◆ **Brief**
Repeat all of the records exactly, leaving out the pictures.

(Dataset excerpts Opens)

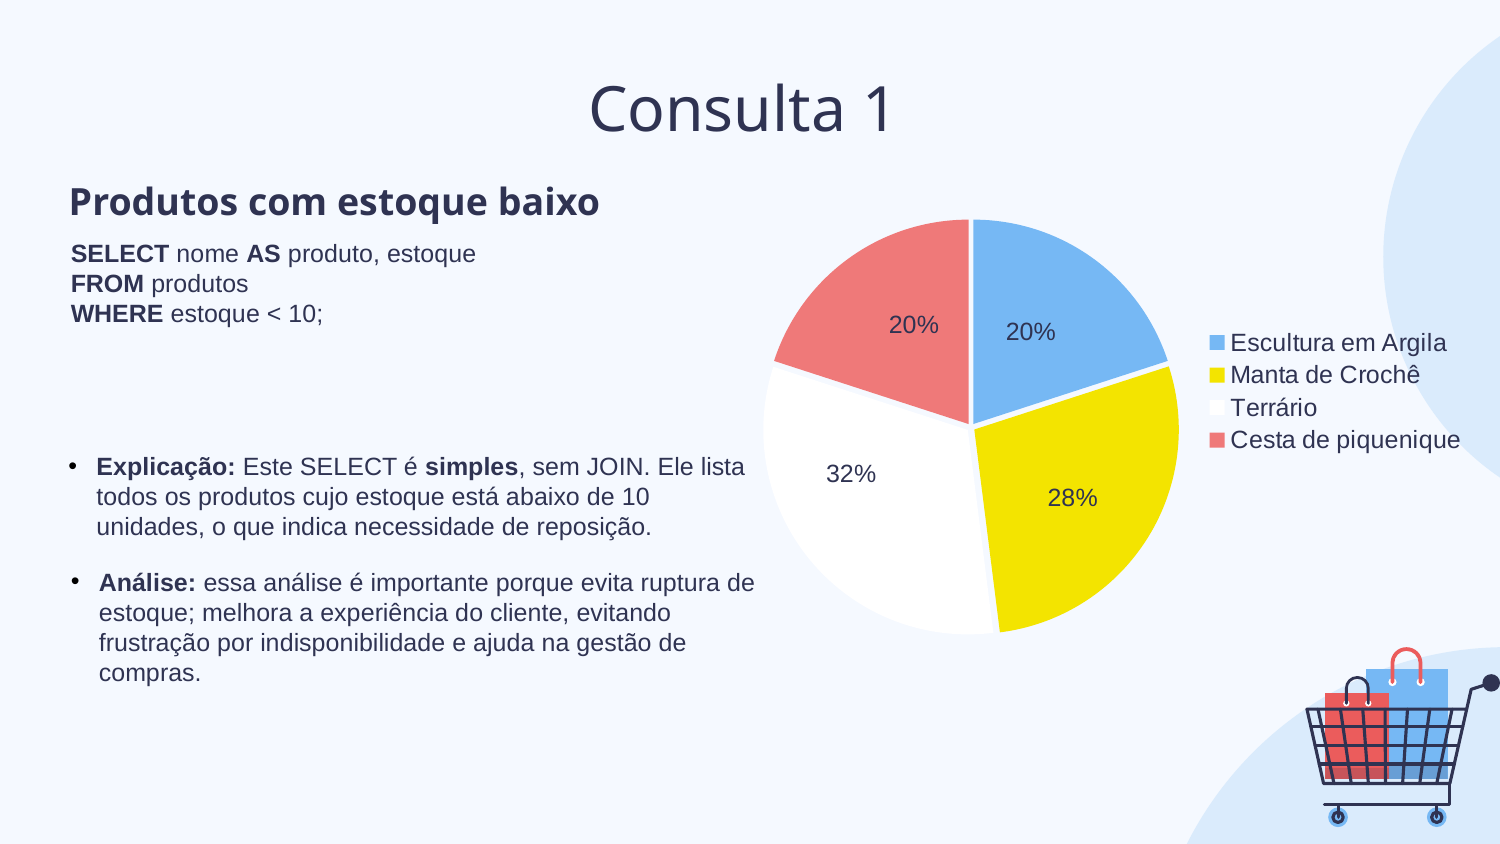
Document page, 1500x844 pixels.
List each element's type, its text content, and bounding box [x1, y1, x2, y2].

subtitle Produtos com estoque baixo [53, 163, 449, 239]
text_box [1306, 682, 1492, 823]
title Consulta 1 [559, 53, 927, 131]
text_box [1482, 674, 1500, 690]
chart [455, 133, 1483, 650]
text_box Explicação: Este SELECT é simples, sem JOIN. Ele lista todos os produtos cujo estoque está abaixo de 10 unidades, o que indica necessidade de reposição. [53, 443, 449, 548]
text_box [1365, 658, 1448, 681]
text_box Análise: essa análise é importante porque evita ruptura de estoque; melhora a experiência do cliente, evitando frustração por indisponibilidade e ajuda na gestão de compras. [56, 558, 785, 694]
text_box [1324, 675, 1390, 681]
text_box SELECT nome AS produto, estoque FROM produtos WHERE estoque < 10; [56, 230, 449, 335]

(Dataset excerpts Closes)

◆ **Result of the exercise**
Document page, 1500x844 pixels.
List each element's type, its text content, and bounding box [x1, y1, x2, y2].

subtitle Produtos com estoque baixo [53, 163, 449, 239]
text_box [1306, 682, 1492, 823]
title Consulta 1 [559, 53, 927, 131]
text_box [1482, 674, 1500, 690]
chart [455, 133, 1483, 650]
text_box Explicação: Este SELECT é simples, sem JOIN. Ele lista todos os produtos cujo estoque está abaixo de 10 unidades, o que indica necessidade de reposição. [53, 443, 449, 548]
text_box [1365, 658, 1448, 681]
text_box Análise: essa análise é importante porque evita ruptura de estoque; melhora a experiência do cliente, evitando frustração por indisponibilidade e ajuda na gestão de compras. [56, 558, 785, 694]
text_box [1324, 675, 1390, 681]
text_box SELECT nome AS produto, estoque FROM produtos WHERE estoque < 10; [56, 230, 449, 335]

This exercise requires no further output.